We are working to further assist you by reviewing the application form for the renewal of a community radio broadcasting licence, the B66. The draft has been aligned with other application forms, including for a community radio broadcasting licence. This is so that when we assess applications for the renewal of a community broadcasting licence against the statutory merit criteria, we can bear in mind the extent to which a licensee has continued to represent the community interest it represented when the licence was allocated or last renewed.
ACMA support for the sector extends to our working with you when we take enforcement action as a result of a breach investigation or during licence renewal. We know this can be a very difficult and stressful time, and can easily deflate the morale and spirits of the volunteers who give so enthusiastically of their time, and also of station staff who often have to perform the ‘fishes and loaves’ trick. Our aim is not to punish, but to both discharge our statutory obligations and assist you to comply with your licence obligations (and get renewed, and prosper and flourish).
I know for a fact that when we work together, with good will and good intentions, we not only achieve compliance, but also strengthen the service along the way.

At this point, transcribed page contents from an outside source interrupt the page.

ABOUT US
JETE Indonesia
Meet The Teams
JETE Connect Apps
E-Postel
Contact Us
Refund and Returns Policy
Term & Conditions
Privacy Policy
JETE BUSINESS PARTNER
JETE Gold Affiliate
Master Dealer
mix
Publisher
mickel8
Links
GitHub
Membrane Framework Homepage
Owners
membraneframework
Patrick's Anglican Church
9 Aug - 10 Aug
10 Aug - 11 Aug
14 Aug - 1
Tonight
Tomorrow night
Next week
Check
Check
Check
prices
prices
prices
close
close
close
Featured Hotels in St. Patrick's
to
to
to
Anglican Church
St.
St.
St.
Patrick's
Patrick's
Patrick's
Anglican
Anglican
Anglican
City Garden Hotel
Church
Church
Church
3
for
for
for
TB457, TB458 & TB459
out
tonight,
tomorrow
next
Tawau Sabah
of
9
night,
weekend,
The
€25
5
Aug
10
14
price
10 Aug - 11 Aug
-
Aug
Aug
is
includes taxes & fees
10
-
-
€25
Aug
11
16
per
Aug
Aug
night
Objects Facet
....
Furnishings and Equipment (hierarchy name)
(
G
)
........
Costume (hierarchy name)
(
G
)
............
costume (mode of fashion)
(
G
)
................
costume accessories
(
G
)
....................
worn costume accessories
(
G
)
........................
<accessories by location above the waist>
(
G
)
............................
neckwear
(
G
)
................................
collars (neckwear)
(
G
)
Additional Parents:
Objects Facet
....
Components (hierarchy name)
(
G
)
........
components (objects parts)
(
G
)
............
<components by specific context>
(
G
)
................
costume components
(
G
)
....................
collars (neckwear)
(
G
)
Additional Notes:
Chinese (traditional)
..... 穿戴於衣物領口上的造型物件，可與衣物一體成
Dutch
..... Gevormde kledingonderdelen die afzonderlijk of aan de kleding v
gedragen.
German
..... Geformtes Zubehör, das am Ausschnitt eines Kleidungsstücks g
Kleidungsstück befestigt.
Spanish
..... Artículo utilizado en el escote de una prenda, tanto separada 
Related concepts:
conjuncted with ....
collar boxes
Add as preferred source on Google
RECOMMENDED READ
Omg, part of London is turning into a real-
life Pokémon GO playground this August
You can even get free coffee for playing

Of course, in some situations, the ACMA has to take remedial action. And in rare cases, enforcement action has resulted in the cancellation or non-renewal of a licence. This action is at the extreme end and is never taken lightly.
So if you find yourself in a situation where regulatory compliance is an issue, I encourage you to talk to us to help you resolve your concerns in the most productive way possible.
In closing, I would like to reiterate the importance of having good business practices. They will help you not only to comply, but also to demonstrate that you comply, with the licence conditions that encapsulate the essence of community broadcasting services. This will allow you to take charge of your future by demonstrating relevance, remaining resilient and maintaining an enduring role in the Australian broadcasting landscape.
I strongly believe that Australians are very fortunate to have such a large and dynamic community broadcasting sector and good business practices can only strengthen your operations and help you to grow and thrive into the future.
If you have any questions, do talk with us during the conference. I also encourage you to come to the Good Business Practice stream this afternoon, when we will cover Regulatory Obligations: Guidelines and B66.